THOUSANDS OF CHECHEN CHILDREN NEED ARTIFICIAL LIMBS

Publication: North Caucasus Weekly Volume: 6 Issue: 22

More than 5,000 children in Chechnya need prostheses, Kavkazky Uzel reported on June 7. According to the newspaper Groznensky rabochy, more than a half million explosive devices have been scattered around the republic and that more than 10,000 people have been killed or maimed by such devices since the start of the first military campaign. The majority of parents of children crippled by mines or other explosive devices are unable to buy even prosthetic devices produced domestically, which cost up to 15,000 rubles (over $500).

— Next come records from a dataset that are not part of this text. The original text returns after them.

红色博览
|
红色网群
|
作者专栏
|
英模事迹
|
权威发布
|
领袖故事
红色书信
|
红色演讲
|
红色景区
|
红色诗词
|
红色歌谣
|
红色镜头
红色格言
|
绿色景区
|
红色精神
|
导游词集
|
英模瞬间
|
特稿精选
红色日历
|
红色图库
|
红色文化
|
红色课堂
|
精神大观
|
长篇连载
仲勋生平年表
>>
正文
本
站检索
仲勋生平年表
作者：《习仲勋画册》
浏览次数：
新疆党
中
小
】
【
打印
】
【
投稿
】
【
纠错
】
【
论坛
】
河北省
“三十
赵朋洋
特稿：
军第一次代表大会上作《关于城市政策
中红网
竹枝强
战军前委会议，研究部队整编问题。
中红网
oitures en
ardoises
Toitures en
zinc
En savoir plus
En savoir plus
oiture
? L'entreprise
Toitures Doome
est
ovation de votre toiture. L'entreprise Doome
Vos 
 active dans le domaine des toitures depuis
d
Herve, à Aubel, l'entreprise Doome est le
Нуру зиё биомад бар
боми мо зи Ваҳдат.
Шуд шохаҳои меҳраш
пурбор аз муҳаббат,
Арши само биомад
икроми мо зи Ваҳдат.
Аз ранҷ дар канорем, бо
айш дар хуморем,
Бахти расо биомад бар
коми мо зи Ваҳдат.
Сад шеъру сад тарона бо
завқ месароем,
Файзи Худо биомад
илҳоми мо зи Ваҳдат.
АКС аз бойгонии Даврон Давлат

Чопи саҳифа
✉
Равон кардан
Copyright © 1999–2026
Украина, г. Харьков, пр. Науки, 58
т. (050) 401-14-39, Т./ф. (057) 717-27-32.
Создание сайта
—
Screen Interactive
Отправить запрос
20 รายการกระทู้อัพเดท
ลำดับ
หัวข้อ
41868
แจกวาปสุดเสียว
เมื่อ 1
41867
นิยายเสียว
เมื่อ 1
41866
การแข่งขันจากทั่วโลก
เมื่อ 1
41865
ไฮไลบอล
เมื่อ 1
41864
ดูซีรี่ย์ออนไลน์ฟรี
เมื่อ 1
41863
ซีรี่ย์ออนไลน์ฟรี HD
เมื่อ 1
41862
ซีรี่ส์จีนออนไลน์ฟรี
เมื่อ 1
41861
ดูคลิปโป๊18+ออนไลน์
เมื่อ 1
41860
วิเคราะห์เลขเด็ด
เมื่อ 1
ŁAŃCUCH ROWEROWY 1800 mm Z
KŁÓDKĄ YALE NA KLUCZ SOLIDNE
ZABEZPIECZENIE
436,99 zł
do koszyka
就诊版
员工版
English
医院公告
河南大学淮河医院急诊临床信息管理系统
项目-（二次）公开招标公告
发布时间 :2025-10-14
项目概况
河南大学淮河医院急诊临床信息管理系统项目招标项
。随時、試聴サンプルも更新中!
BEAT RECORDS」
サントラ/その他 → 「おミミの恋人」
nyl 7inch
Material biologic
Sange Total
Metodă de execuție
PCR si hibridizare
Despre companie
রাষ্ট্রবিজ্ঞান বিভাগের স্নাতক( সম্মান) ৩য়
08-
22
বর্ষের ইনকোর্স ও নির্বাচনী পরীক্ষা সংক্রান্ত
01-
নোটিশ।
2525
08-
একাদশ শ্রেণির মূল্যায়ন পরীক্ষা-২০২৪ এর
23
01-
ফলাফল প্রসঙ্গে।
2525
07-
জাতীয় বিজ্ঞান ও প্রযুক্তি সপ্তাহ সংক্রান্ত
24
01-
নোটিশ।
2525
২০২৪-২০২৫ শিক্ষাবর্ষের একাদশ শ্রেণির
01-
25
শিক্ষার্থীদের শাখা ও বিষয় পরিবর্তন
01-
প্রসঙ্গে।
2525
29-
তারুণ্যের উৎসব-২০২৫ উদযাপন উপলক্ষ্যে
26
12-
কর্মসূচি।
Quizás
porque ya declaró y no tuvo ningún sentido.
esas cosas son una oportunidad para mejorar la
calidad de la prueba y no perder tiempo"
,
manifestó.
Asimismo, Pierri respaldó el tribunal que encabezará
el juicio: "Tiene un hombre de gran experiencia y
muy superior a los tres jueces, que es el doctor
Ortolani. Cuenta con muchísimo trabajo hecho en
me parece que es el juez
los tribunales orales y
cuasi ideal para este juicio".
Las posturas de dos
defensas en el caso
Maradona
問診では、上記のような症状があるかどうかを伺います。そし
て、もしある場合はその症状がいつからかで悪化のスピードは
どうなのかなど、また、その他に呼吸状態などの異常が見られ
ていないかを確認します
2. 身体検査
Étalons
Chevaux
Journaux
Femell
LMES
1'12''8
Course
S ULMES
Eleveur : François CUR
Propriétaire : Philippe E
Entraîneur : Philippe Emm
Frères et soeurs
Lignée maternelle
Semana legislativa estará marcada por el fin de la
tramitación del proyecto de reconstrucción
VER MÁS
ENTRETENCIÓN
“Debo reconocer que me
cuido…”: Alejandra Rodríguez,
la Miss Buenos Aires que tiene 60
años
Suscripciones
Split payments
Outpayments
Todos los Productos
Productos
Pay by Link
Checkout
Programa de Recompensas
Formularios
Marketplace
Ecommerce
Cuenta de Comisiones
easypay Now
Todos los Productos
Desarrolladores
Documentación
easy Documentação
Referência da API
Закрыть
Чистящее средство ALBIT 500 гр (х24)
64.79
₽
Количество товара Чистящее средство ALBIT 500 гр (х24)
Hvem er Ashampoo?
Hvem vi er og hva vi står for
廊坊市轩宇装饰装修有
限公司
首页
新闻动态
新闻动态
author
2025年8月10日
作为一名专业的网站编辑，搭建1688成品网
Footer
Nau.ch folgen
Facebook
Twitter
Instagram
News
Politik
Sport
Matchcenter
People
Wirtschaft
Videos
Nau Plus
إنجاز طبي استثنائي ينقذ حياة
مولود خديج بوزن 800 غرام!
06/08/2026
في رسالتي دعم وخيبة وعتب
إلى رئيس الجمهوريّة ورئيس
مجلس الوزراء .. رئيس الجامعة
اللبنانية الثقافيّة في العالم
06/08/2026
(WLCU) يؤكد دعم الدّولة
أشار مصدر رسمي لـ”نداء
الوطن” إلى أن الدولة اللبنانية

“The blowing up of shepherds, young mowers, schoolboys who trade in their pens for woodcutters’ axes on weekends or holidays – [these are] the sad statistics of our times,” Groznensky rabochy wrote. “In the opinion of specialists, the current relatively peaceful phase is dulling vigilance, inasmuch as it is often forgotten that a mine war lasts much longer than a regular one with its bombardment, shelling and exchanges of fire.” In recent days, two youths who were tending cattle on the outskirts of the village of Noibera in the Gudermes district were killed when they stepped on mines. On May 30, two boys, aged 12 and 14, were blown up when they stepped on mines on the outskirts of the village of Novy Sharoi (Achkoi-Martan district). According to UNICEF, 717 children were victims of mine explosions in Chechnya between 1994 and 2004, and 114 of those were killed.